[Dataset items]
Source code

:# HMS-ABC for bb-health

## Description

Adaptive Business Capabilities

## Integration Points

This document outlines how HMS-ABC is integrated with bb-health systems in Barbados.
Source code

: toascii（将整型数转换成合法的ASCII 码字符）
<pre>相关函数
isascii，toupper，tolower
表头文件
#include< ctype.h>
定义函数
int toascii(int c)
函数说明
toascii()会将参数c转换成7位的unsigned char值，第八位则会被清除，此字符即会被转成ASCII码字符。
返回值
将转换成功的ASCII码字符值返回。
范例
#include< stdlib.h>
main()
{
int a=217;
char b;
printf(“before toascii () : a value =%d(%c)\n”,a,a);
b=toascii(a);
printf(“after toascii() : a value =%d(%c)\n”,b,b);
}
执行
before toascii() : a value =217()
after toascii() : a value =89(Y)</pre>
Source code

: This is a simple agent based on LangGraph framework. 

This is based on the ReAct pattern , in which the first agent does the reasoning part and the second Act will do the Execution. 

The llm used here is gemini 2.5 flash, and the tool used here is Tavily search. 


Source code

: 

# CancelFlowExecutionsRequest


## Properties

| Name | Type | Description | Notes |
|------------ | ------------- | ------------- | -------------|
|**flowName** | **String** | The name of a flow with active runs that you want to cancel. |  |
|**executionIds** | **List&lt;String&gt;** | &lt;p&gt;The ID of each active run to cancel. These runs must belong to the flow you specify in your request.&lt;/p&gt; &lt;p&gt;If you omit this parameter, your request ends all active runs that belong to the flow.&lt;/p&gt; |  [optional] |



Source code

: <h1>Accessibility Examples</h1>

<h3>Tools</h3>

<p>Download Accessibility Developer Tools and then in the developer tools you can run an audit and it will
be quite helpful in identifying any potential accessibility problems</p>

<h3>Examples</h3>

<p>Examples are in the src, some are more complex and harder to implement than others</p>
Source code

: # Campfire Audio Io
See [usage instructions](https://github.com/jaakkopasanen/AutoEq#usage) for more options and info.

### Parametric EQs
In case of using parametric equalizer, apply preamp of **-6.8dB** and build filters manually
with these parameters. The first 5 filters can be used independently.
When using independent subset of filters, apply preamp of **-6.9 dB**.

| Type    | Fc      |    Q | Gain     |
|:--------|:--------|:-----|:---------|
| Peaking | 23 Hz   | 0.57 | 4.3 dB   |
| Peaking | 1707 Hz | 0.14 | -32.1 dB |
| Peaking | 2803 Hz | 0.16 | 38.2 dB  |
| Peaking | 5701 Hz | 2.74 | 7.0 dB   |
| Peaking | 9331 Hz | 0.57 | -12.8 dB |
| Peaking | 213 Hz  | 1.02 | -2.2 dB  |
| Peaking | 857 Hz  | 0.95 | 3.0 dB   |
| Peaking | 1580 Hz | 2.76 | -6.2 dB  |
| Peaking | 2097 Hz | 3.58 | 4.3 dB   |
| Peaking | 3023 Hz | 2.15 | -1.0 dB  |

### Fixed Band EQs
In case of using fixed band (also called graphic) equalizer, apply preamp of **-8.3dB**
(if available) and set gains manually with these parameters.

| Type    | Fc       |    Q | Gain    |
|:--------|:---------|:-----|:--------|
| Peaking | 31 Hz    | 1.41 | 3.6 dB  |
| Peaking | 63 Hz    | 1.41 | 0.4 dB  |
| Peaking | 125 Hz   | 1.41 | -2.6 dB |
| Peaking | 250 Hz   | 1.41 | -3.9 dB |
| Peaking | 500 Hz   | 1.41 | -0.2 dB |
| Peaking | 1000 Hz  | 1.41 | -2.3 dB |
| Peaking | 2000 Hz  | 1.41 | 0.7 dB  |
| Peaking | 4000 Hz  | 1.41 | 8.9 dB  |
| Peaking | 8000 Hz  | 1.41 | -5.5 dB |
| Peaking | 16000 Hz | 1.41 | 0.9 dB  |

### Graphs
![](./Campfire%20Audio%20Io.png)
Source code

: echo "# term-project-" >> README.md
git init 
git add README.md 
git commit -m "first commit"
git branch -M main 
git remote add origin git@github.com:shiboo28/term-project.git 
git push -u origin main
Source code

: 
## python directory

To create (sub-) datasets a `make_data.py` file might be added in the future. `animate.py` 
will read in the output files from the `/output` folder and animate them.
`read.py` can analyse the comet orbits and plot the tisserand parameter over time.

### Your task
Print the lines above from the one with "将转换成功的ASCII码字符值返回。" through the one with "Campfire Audio Io", both included, exactly as written and nothing more.

### Task output
将转换成功的ASCII码字符值返回。
范例
#include< stdlib.h>
main()
{
int a=217;
char b;
printf(“before toascii () : a value =%d(%c)\n”,a,a);
b=toascii(a);
printf(“after toascii() : a value =%d(%c)\n”,b,b);
}
执行
before toascii() : a value =217()
after toascii() : a value =89(Y)</pre>
Source code

: This is a simple agent based on LangGraph framework. 

This is based on the ReAct pattern , in which the first agent does the reasoning part and the second Act will do the Execution. 

The llm used here is gemini 2.5 flash, and the tool used here is Tavily search. 


Source code

: 

# CancelFlowExecutionsRequest


## Properties

| Name | Type | Description | Notes |
|------------ | ------------- | ------------- | -------------|
|**flowName** | **String** | The name of a flow with active runs that you want to cancel. |  |
|**executionIds** | **List&lt;String&gt;** | &lt;p&gt;The ID of each active run to cancel. These runs must belong to the flow you specify in your request.&lt;/p&gt; &lt;p&gt;If you omit this parameter, your request ends all active runs that belong to the flow.&lt;/p&gt; |  [optional] |



Source code

: <h1>Accessibility Examples</h1>

<h3>Tools</h3>

<p>Download Accessibility Developer Tools and then in the developer tools you can run an audit and it will
be quite helpful in identifying any potential accessibility problems</p>

<h3>Examples</h3>

<p>Examples are in the src, some are more complex and harder to implement than others</p>
Source code

: # Campfire Audio Io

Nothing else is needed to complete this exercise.